Of course, if OpenPKG were using the depot conventions,
as outlined in our Dec. 2001 LISA paper on merging RPM
and depot, you could have as many versions of perl as
you like living in parallel with one another (even in
the case of file name conflicts), and in
addition be able to (optionally) share these packages over
a network from a central server.  Michael Schloh von
Bennewitz of the OpenPKG developers group wrote a nice
reply some days back to my proposal to merge OpenPKG
and depot, and I will get back to him shortly with a
proposal about how we might do that in a gradual manner.

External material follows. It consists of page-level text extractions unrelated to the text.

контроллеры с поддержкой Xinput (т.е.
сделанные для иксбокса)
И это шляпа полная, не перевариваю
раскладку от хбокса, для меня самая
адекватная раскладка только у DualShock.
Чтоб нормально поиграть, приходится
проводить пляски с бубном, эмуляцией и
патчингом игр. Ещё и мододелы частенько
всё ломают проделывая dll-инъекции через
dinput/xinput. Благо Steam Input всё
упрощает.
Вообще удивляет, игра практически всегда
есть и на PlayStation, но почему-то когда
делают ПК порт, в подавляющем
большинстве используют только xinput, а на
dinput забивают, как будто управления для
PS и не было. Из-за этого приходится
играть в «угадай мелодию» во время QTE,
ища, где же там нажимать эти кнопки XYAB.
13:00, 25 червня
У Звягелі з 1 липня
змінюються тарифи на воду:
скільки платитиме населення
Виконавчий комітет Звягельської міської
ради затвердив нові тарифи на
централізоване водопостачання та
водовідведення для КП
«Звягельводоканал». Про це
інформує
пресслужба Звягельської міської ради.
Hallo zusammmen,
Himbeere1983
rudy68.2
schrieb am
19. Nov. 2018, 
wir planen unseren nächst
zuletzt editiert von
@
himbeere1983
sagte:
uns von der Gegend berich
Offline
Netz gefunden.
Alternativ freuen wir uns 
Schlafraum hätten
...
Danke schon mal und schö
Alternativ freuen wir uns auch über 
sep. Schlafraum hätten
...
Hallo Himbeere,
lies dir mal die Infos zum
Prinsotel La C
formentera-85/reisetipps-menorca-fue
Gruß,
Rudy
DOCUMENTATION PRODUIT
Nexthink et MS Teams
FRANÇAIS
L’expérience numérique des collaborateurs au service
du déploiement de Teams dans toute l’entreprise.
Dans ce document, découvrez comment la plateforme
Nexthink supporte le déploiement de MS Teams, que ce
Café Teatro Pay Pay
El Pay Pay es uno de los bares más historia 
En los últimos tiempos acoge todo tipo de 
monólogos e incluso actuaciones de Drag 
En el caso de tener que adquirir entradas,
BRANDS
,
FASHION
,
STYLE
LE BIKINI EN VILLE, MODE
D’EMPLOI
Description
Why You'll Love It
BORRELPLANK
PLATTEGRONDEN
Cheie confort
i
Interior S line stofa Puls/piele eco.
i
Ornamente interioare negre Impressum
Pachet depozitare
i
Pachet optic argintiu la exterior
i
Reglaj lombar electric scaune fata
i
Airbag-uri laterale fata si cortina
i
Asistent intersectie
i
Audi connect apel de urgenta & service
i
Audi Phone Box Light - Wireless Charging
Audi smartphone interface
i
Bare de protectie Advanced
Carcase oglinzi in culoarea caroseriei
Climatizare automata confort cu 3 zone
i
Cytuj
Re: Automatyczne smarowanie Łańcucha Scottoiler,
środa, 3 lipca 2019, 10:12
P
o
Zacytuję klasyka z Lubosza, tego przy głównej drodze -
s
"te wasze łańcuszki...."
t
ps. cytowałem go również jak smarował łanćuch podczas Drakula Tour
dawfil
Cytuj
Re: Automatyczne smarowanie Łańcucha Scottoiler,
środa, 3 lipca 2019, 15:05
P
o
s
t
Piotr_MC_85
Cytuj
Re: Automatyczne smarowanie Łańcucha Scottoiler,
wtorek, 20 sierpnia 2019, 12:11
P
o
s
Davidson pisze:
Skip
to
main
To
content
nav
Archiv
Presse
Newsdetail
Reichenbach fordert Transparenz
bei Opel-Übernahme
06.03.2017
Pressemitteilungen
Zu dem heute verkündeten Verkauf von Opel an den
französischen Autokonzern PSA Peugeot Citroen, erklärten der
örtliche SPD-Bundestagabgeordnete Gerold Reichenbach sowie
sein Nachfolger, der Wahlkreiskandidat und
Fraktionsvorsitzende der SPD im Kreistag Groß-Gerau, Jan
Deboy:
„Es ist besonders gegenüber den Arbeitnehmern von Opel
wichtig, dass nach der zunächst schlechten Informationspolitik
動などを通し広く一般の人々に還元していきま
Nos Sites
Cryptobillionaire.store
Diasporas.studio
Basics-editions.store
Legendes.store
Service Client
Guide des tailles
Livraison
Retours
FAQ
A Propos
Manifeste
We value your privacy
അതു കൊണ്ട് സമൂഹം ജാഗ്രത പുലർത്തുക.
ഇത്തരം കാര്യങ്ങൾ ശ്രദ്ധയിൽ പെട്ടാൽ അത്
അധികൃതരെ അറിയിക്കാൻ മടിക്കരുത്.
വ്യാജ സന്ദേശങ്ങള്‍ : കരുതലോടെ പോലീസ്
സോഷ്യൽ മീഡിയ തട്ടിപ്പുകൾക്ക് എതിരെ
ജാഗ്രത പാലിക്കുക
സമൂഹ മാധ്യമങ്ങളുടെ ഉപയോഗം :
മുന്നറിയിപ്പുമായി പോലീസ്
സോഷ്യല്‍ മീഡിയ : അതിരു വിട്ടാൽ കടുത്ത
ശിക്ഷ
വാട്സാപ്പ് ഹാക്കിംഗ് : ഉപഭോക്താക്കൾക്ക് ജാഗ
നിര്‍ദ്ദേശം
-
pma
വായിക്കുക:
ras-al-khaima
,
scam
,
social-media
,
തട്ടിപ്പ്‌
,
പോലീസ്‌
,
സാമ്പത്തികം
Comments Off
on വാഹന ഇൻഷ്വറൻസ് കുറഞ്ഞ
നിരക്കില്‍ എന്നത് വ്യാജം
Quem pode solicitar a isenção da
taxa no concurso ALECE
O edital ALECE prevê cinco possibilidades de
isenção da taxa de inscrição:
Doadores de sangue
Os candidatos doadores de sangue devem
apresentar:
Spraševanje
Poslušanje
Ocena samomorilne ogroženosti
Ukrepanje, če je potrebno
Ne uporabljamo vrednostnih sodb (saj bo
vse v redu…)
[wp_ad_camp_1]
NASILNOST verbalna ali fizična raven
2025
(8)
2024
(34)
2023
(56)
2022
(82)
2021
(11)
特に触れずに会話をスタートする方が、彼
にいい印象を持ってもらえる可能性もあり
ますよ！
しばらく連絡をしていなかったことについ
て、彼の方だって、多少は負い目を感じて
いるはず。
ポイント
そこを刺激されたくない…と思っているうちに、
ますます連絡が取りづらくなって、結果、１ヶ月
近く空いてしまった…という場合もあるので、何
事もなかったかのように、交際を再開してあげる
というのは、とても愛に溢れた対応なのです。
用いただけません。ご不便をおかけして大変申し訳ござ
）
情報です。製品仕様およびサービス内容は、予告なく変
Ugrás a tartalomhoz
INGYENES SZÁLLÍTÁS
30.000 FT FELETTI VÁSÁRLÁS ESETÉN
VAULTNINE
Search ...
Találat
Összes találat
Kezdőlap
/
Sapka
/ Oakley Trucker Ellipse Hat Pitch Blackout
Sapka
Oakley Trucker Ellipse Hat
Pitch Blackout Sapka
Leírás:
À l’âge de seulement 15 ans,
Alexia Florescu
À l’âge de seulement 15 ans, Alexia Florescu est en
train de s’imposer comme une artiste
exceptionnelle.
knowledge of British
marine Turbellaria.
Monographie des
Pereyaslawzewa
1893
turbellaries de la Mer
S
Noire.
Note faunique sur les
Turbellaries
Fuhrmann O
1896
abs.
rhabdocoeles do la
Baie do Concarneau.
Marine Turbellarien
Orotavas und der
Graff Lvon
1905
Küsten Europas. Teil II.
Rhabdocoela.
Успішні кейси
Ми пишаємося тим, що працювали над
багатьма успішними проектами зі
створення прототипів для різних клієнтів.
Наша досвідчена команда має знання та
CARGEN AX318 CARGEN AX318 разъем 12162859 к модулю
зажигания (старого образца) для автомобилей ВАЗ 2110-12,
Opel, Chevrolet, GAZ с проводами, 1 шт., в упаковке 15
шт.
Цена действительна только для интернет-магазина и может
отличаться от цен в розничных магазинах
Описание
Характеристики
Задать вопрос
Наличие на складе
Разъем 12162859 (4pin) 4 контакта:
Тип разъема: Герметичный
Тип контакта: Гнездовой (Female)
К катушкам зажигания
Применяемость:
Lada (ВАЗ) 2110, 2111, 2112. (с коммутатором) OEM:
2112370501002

I really think this could add much to the value of
OpenPKG, which could and should become the universal
open source model for software package management.

Cheerio, Rick Rodgers

> From [EMAIL PROTECTED] Thu May  2 13:01:41 2002
> From: Lars Kellogg-Stedman <[EMAIL PROTECTED]>
> Subject: Re: How does OpenPKG undo? How does OpenPKG handle multiple versions?
> 
>  >> If I want two simultaneously installed versions of Perl, how
>  >> do I handle that?
> > For this you require a second OpenPKG instance, because RPM allows only a
> > package to be installed once per instance.
> 
> RPM will happily allow you to install two versions of the same package 
> side-by-side, provided that there are no file conflicts.  For example:
> 
> $ rpm -q kernel
> kernel-2.4.7-10
> kernel-2.4.9-21
> kernel-2.4.9-31
> 
> This will, of course, generally require planning on the part of the 
> packager -- binaries can't be named something like "perl", instead they 
> need to be named something like "perl561", with postinstall scripts that 
> take of creating an appropriate symlink.